[Records drawn from a dataset]
******************************

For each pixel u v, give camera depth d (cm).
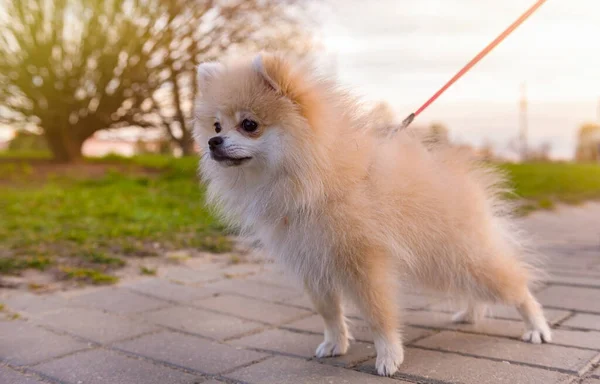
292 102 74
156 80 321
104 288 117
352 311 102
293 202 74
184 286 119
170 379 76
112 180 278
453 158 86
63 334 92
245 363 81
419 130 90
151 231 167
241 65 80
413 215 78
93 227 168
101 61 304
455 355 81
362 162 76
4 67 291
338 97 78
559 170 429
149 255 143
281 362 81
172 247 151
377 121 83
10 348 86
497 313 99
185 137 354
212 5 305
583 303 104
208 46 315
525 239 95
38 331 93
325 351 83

******************************

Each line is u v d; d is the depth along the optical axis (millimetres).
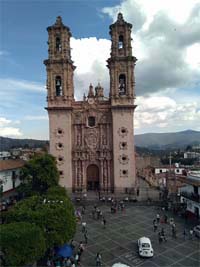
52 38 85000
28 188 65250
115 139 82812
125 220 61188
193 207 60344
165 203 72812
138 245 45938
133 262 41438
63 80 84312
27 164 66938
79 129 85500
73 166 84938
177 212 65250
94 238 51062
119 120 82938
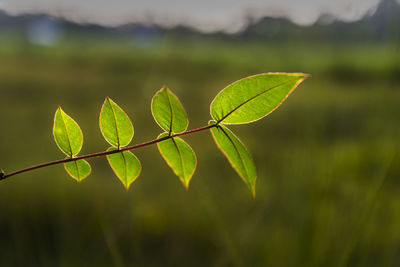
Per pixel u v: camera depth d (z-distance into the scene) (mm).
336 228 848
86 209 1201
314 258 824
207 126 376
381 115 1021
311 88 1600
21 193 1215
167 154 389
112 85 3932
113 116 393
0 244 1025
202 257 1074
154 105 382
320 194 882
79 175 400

******************************

Task goal: Locate the word "camera" in the entries, and copy every line where it is found.

Your solution:
For each pixel u v, give camera depth d (cm).
Per pixel u v: camera depth d (z-distance into the scene) (mm).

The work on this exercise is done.